Calf numbers have risen by 10,000, up to 220,000, demonstrating how markets have adapted and align with the GB Dairy Calf Strategy, continuing to represent the largest viable marketplace for all calves.
It is perhaps the significant increase in turnover that truly reflects the value of the live system, with an increase of over £260m, taking total turnover to £1.8bn.
These hugely impressive figures should nevertheless be off-set against the considerable increase in staffing and market operational costs, managing and policing bio-secure sales environments, including the stringent additional Covid-19 protocols in place that has meant the markets have remained open for business.
“The increased throughputs have been phenomenal, and this is in a large part due to the support, understanding and patience of our vendors and buyers, and in return the live sales ring is delivering strong market prices,” explains LAA executive secretary Chris Dodds.
The live markets have pulled in more small and medium sized retailers and butchers during the challenges of the pandemic, by ensuring that the right stock is in place for them. In many respects, this has set the footprint for the future, with marts seeing lots of returning buyers and vendors to the live sales ring.
“The farming fraternity can see they can get much more for their stock through the live sales ring, with the competition and fair prices reflecting the demand against availability,” adds Bob Mosley, the recently appointed LAA chairman, “The last 12 months have really shown the value of the auction system.”
Livestock markets have adopted many new approaches to maintain a safe and secure environment for buying and selling livestock, and the introduction of new technology will also likely be a feature that will continue to add to the future success of the live sales system.

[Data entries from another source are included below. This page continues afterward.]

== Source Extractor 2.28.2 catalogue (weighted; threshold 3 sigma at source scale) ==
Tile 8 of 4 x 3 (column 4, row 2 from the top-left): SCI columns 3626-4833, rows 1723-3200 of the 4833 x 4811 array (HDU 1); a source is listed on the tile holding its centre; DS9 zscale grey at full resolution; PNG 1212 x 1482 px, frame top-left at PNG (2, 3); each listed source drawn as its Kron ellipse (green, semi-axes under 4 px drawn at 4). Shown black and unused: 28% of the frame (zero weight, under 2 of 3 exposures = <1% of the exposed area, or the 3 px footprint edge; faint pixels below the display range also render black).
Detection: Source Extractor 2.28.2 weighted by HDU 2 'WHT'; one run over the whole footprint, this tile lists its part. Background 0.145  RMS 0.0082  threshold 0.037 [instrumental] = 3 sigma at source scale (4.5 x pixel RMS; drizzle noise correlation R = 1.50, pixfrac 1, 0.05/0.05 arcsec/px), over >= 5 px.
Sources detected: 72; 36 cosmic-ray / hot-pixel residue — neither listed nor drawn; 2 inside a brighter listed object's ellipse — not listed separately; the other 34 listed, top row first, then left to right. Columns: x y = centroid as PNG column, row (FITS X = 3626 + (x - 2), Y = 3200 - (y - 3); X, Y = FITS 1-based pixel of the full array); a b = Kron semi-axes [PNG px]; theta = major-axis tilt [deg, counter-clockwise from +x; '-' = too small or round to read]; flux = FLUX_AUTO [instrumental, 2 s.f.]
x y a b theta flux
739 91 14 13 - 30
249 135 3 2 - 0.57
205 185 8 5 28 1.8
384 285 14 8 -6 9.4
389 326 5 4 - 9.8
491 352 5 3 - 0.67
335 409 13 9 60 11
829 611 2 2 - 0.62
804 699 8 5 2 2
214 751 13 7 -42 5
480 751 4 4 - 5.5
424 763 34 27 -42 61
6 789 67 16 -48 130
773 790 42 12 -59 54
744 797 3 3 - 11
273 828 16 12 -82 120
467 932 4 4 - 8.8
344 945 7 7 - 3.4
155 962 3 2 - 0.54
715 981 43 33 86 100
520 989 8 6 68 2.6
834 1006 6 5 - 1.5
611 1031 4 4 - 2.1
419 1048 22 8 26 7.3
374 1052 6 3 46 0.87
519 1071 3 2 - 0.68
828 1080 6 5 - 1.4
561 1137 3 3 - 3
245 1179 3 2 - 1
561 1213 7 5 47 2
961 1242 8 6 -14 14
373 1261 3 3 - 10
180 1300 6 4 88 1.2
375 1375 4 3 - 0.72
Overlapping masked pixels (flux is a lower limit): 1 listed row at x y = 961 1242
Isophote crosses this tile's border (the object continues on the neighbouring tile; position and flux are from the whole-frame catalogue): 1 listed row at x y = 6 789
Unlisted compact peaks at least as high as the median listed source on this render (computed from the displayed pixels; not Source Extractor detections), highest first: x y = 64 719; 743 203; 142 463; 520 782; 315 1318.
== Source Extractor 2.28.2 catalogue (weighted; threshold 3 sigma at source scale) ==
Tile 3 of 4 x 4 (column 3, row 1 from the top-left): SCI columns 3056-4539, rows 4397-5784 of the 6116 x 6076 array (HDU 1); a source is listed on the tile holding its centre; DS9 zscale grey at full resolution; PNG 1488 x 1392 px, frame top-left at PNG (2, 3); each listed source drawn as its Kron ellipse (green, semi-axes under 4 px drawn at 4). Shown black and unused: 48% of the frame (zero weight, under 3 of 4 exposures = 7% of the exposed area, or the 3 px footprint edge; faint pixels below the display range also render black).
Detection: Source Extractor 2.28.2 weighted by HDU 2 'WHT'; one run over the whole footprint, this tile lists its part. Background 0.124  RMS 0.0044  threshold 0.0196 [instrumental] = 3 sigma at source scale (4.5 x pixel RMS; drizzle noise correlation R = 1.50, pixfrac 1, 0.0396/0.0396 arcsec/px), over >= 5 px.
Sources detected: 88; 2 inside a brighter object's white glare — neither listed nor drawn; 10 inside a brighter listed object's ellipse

“Many markets are introducing real-time, online bidding platforms during their live sales, facilitating an opportunity to participate, for those not able to be physically on site during the day,” says Mr Dodds.
Timed online sales have also provided a workable solution when traditional live sales could not take place, proving particularly effective in machinery sales.
“Providing this opportunity for live, distance-bidding is a strong add-on to the core business of our members, providing a competitive and transparent environment to achieve a true and fair price for livestock,” adds Mr Dodds.
Mr Mosley concludes, by adding, “The live sales ring has demonstrated, particularly through the challenges of Covid-19, that it provides the platform to meet the demand of the retailer and consumer, while achieving the true price for the vendor, and we will continue to invest in the future on behalf of the industry.”